→ **ACTIVITY**
Please copy out the records word for word, from the start down to and including the line that contains "19: (248, 142)", and leave the pictures out of your copy.

------------------------------------

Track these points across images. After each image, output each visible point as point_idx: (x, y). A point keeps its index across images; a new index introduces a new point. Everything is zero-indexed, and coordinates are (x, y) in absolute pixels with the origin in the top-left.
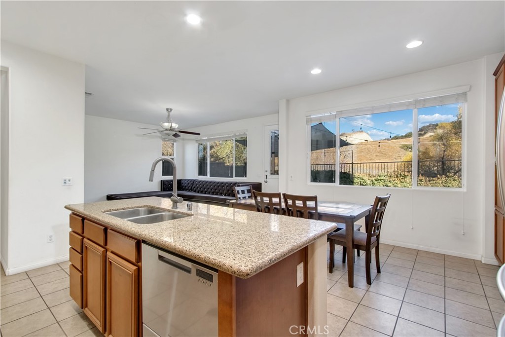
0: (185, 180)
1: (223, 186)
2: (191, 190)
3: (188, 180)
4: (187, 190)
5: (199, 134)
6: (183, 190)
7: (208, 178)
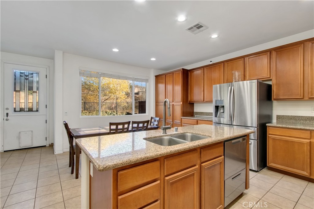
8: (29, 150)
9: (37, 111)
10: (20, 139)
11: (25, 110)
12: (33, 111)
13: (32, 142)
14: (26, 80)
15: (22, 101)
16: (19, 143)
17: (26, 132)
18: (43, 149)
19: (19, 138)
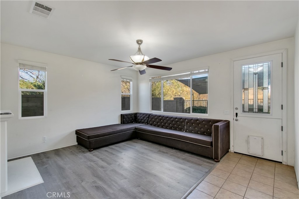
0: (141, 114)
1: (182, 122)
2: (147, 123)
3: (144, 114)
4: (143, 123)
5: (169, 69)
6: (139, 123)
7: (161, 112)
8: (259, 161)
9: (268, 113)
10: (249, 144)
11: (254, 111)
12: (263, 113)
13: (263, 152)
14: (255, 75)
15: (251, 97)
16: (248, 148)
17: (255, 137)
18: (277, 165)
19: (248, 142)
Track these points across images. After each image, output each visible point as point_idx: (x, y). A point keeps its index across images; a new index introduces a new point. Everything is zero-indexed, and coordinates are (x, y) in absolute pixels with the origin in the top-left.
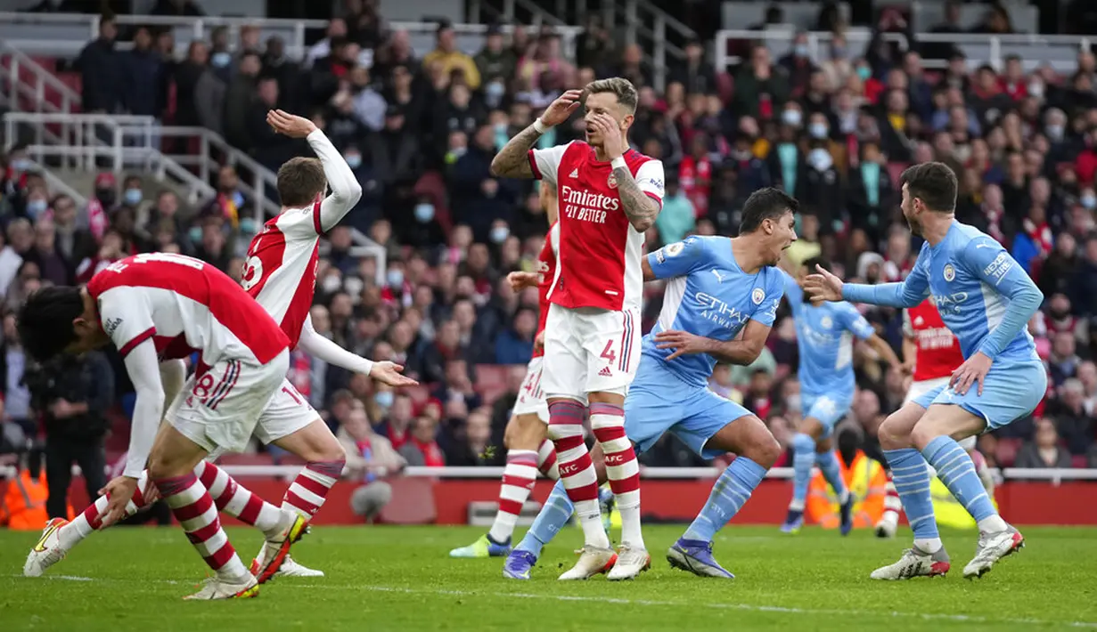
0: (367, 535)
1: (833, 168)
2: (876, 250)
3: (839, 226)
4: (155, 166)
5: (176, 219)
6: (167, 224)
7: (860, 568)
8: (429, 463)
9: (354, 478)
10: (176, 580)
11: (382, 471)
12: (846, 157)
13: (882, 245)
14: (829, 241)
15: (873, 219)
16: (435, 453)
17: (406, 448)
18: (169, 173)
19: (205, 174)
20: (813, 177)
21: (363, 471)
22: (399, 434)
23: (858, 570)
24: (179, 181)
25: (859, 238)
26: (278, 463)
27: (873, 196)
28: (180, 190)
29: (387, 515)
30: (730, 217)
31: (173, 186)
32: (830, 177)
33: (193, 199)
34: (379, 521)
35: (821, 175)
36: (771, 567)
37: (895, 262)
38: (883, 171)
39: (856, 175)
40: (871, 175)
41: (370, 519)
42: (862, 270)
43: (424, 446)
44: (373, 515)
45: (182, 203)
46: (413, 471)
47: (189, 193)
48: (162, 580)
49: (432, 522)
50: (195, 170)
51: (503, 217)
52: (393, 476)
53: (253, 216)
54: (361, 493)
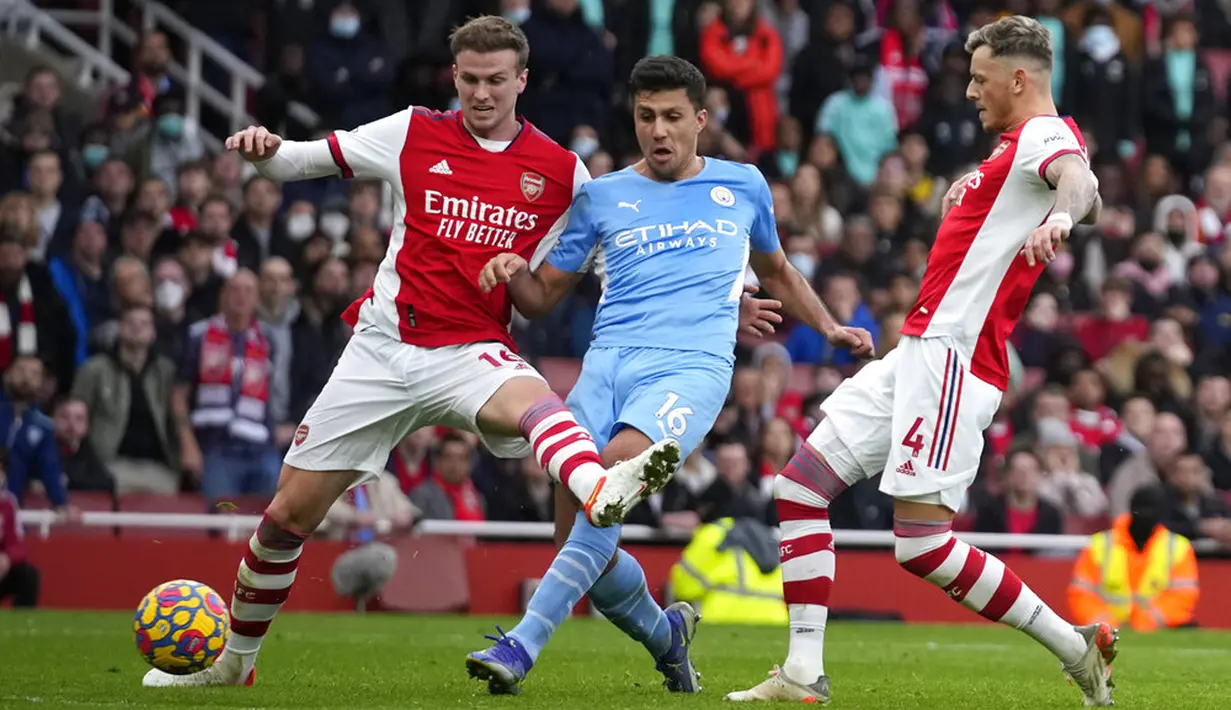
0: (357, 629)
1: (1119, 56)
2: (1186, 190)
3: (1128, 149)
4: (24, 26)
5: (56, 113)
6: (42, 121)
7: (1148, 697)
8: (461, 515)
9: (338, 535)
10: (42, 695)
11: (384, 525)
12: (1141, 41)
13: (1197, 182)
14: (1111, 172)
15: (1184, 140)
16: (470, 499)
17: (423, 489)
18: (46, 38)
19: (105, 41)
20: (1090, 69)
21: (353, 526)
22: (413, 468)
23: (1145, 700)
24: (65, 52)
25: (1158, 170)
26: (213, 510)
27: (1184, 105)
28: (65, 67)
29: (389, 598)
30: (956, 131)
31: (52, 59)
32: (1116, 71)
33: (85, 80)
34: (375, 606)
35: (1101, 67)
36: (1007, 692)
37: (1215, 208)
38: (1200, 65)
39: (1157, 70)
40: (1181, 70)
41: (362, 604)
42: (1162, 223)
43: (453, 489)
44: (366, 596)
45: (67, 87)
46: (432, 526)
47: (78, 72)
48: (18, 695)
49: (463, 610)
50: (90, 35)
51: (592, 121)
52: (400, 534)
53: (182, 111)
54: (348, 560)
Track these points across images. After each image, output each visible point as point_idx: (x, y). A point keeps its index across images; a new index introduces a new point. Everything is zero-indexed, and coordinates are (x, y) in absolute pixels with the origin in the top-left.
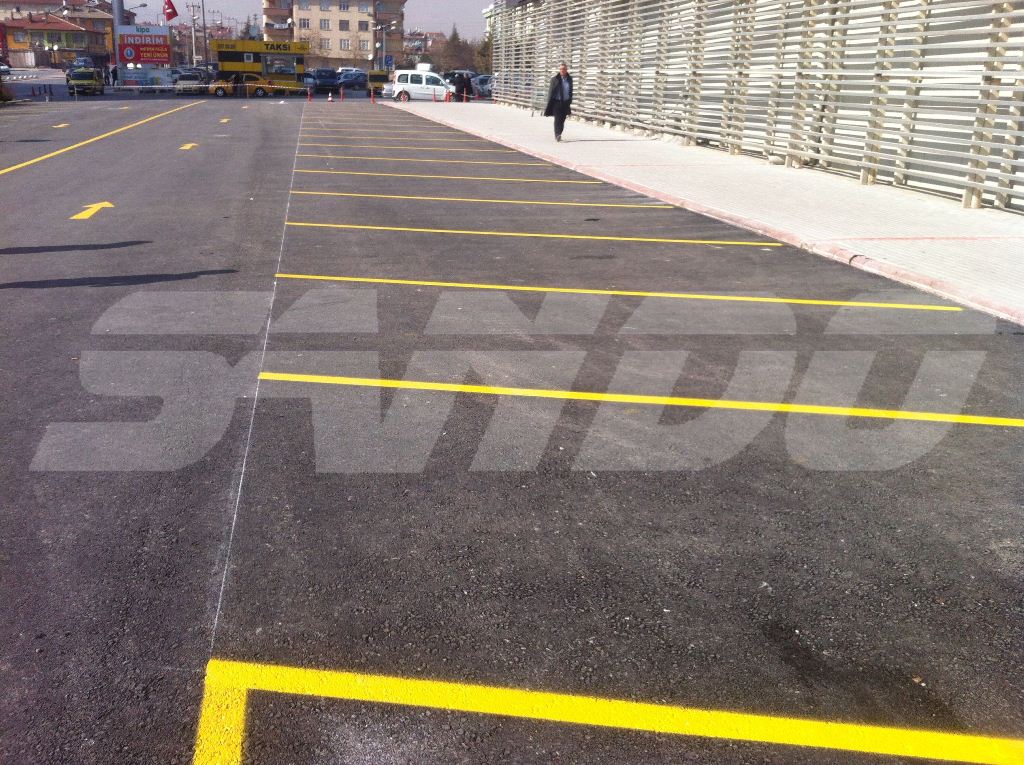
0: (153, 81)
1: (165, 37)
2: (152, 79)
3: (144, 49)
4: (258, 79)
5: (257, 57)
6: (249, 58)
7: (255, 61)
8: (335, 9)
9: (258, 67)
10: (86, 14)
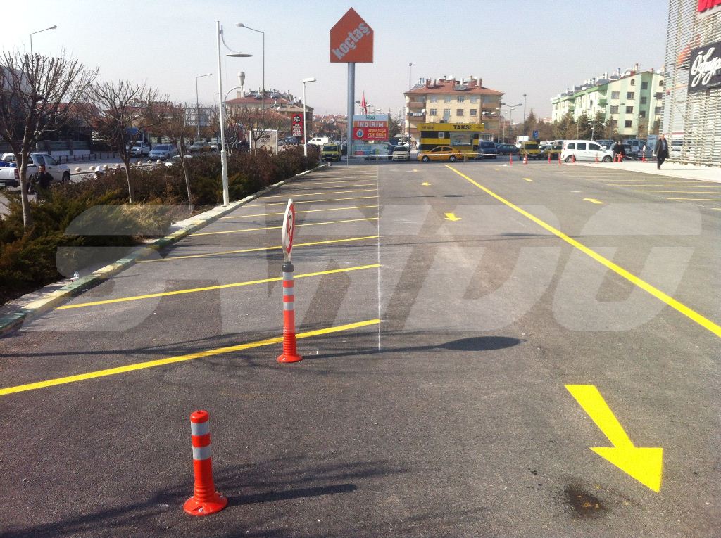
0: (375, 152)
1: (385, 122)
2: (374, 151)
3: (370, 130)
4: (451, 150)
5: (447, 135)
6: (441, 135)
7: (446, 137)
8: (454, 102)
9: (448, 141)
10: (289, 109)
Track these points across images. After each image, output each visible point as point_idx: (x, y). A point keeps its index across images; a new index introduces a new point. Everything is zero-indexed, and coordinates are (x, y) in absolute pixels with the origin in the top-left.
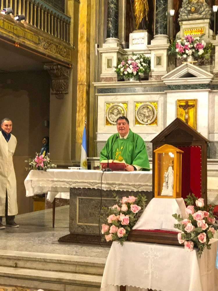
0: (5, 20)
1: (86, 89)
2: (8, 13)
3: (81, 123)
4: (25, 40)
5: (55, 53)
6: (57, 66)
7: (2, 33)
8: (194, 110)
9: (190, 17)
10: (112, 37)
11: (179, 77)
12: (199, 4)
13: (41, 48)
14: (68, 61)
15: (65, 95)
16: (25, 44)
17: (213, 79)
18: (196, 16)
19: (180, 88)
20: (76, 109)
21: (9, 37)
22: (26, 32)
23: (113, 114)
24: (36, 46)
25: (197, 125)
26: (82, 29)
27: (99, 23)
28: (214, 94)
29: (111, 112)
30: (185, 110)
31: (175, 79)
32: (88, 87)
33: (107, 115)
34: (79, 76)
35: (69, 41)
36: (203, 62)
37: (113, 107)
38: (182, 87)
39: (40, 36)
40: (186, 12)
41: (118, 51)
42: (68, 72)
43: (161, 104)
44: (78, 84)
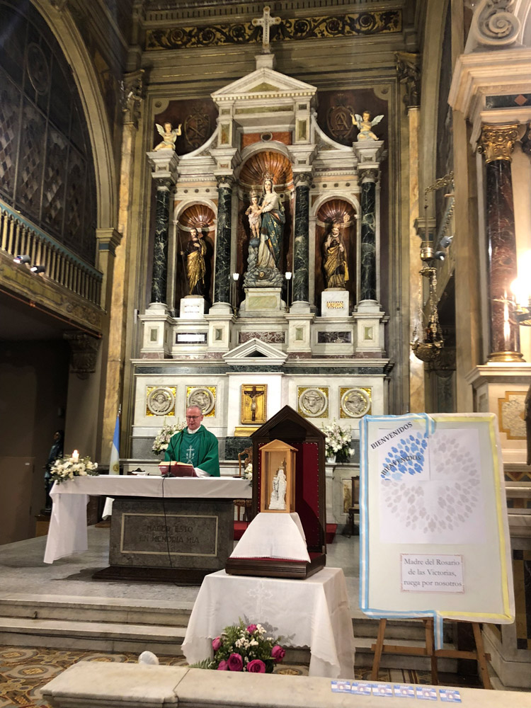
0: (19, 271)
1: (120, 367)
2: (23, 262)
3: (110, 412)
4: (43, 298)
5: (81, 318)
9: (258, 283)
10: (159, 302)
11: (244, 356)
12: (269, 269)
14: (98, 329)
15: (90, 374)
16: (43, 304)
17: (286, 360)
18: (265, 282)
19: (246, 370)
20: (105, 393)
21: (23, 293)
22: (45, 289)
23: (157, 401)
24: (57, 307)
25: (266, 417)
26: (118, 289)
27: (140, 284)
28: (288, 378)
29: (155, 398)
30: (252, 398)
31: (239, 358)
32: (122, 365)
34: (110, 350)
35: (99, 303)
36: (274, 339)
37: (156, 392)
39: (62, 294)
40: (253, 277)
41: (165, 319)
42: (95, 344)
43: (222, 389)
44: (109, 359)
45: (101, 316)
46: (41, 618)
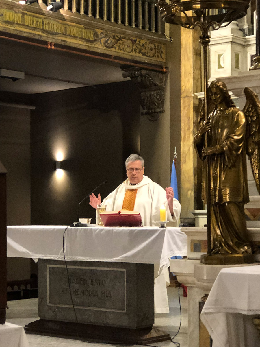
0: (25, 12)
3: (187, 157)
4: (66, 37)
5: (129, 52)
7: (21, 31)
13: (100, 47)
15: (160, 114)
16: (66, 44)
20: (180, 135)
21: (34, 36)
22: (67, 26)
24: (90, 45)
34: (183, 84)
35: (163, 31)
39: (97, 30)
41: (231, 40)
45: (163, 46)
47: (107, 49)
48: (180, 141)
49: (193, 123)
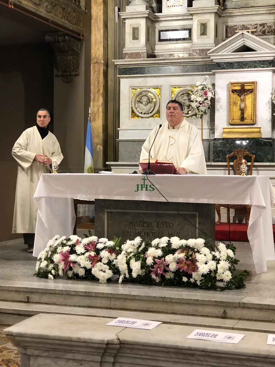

------------------------------------

→ **ANSWER TO THE EXERCISE**
Track these points across images. After each image, output each visible point as point_idx: (x, y). A point keeps its index across images; a new index introduces a new point. Everything is zero-indexed, and coordinates are (x, y) in absolute pixels with the origin in the top-left.
0: (185, 180)
1: (223, 186)
2: (191, 190)
3: (188, 180)
4: (187, 190)
5: (199, 134)
6: (183, 190)
7: (208, 178)
8: (29, 150)
9: (37, 111)
10: (20, 139)
11: (25, 110)
12: (33, 111)
13: (32, 142)
14: (26, 80)
15: (22, 101)
16: (19, 143)
17: (26, 132)
18: (43, 149)
19: (19, 138)
0: (141, 114)
1: (182, 122)
2: (147, 123)
3: (144, 114)
4: (143, 123)
5: (169, 69)
6: (139, 123)
7: (161, 112)
8: (259, 161)
9: (268, 113)
10: (249, 144)
11: (254, 111)
12: (263, 113)
13: (263, 152)
14: (255, 75)
15: (251, 97)
16: (248, 148)
17: (255, 137)
18: (277, 165)
19: (248, 142)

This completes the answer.